Tuesday, August 7, 2012

Through the Storm

Life for the past couple years has been a barrage of storms. I have undergone what I feel like is every medical test known to man. It took more than eighteen months to even get to a diagnosis. I stayed nineteen days over four separate stays. I had countless trips to the emergency room, endoscopy, colonoscopy, laproscopy, and an appendectomy all before finding the problem. Even now there are scans and blood draws, medicines and doctor's appointments.

I have struggled and am struggling so much with where God has been and is in the midst of all of it. It is very difficult to believe that God will never leave or forsake me when I feel alone and forsaken. This has been the loneliest time of my life. It is extremely difficult to believe that God has a plan for my life when my life seems to be one disaster after another. It is hard to believe that Jesus came to give life and life abundantly when I feel like I don't have any life left in me. I have found it nearly impossible to trust in the faithfulness of God through it all. There have been many times (laying in my bed, the hospital bed, or a couch) that I have thought I want to trust God but I simply do not know how... I can't. I have contemplated, more than once, the words of Psalm 37:74- "Be still before the Lord, and wait patiently on him." I have grown extremely weary of the being still and patient.

The hollowness of my soul has made me feel like I am shattered under the pressures of the past few years. Relationships are strained, partially because I am miserable to be around sometimes and partially because of distance and life stages. There is constantly a stack of bills that I cannot pay and as soon as I do get caught up there is another medical test or appointment. It is a never ending cycle. I had the slate completely empty not even six weeks ago and I have already accrued thousands of dollars of new bills. The unexpected is now what I expect, if that makes sense. I have grown so accustomed to the unknown it is now known. My health is never quite sure. Friendships and relationships seem ever volatile. God feels unfaithful and light-years away. I feel completely unsteady as the storm rages around me.
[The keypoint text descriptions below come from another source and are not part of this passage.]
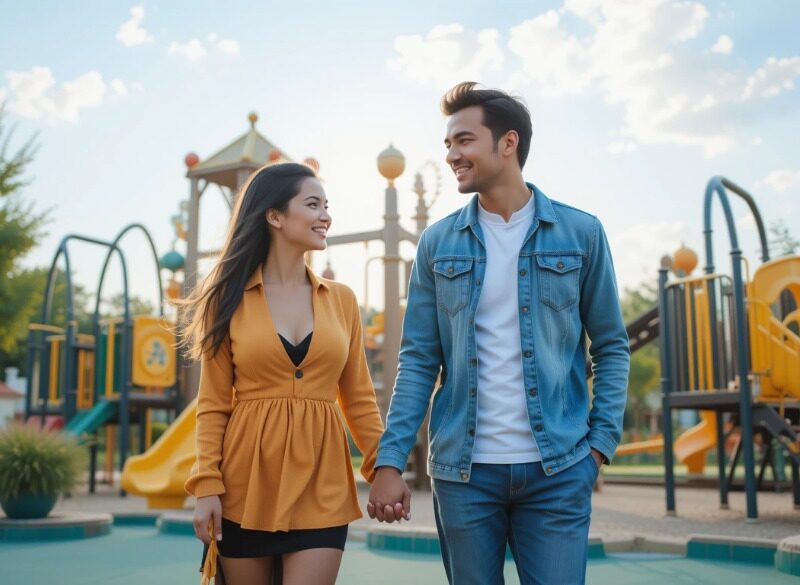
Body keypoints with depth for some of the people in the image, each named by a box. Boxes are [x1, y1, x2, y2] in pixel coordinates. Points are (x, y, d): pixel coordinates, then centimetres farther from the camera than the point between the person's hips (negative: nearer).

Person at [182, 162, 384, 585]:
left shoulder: (341, 300, 7)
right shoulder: (229, 300, 1)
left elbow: (359, 399, 8)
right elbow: (213, 405, 0)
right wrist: (206, 485, -10)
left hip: (320, 490, 1)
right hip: (245, 488, -1)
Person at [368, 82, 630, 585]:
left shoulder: (580, 232, 1)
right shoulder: (438, 243, 4)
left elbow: (611, 348, 5)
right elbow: (418, 360, 2)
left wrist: (601, 443, -5)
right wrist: (390, 461, -5)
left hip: (557, 470, -1)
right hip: (462, 470, 2)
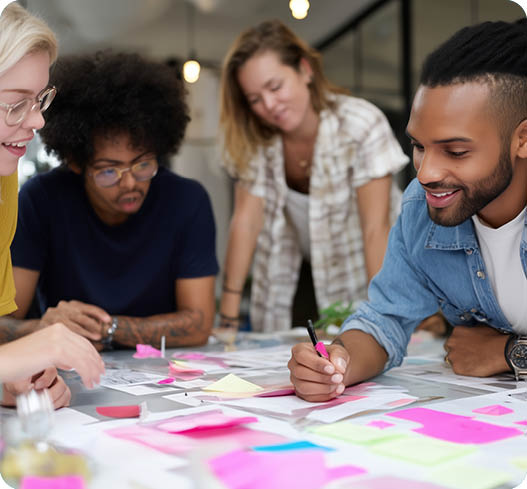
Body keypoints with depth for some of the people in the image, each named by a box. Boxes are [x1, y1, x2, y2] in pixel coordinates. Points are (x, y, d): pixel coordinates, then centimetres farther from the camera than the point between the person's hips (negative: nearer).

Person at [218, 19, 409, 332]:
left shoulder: (362, 125, -18)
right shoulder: (254, 138, -7)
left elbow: (376, 229, -23)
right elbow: (246, 220, -13)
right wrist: (229, 316, -19)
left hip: (359, 279, -2)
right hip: (291, 282, 2)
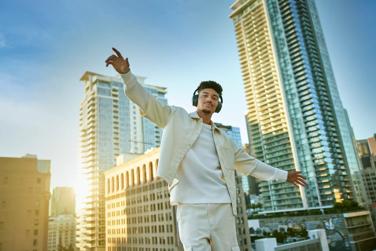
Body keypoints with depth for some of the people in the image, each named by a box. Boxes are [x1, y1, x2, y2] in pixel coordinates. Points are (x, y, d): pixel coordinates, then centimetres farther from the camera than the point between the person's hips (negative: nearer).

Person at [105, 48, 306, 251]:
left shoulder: (222, 138, 23)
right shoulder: (178, 118, 13)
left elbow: (248, 163, 30)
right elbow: (148, 102, 3)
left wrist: (283, 175, 33)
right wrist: (126, 73, -11)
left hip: (222, 203, 4)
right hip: (190, 203, -4)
In these moments it is important, but very hard, to remember that God's faithfulness is much more than I can ever understand. In the moments when I am sure he has left me, I need to hold to the promise that he will never leave nor forsake me. When I feel completely unlovable and on the verge of being completely consumed by depression, I need to reflect on the words of Jeremiah in Lamentations 3 "Because of the Lord's great love we are not consumed, for His compassions never fail." When I feel utterly alone I cannot look past the loneliness Jesus experienced and remember that He has also provided a few FANTASTIC friends for me to draw strength from.

God's faithfulness is enduring to the end of the age. Do I always feel that? No, goodness no! Can I rationally and intellectually get say that I can always come back to scripture where we NEVER read a story of God failing His people? Yes, I can say that I believe. I believe that I can also find people in scripture that are having brutally honest conversations with God about his faithfulness. Job had a full out argument with God. David frequently questioned God. Jeremiah whined all through Lamentations about God's will. Jonah said it would have been better to curse God and die than to see Nineveh forgiven. Jesus asked "My God, My God why have you forsaken me?" Peter denied Christ. Paul begged that the thorn in his flesh be removed... to no avail. Why should I expect my life to be so much different from them? If anything it should be even worse, in reality. Jesus was the son of God for goodness sake and he felt completely forsaken by God. But in God's faithfulness Job was restored to wealth. David was called a man after God's own heart. Jeremiah's people were restored as was Jerusalem. Jonah was saved from his own attitude. Jesus rose from the dead and now sits at the right hand of the Father. Peter was the rock that the church was built upon. And Paul realized that His grace was (and is) sufficient. I guess I am in good company.

God is faithful even when I don't deserve it. I think about Moses and the Israelite children in the wilderness. They made an idol and God still gave them manna. They broke the first set of ten commandments. God provided more and still was feeding them manna. The complained about manna and God gave them quail. Given he gave them way too much quail to make a point, however he still heard their cry and was faithful to answer it. So while I am wondering in the midst of my desert, I have to believe that my cries are not going unheard and that God will be faithful to answer them.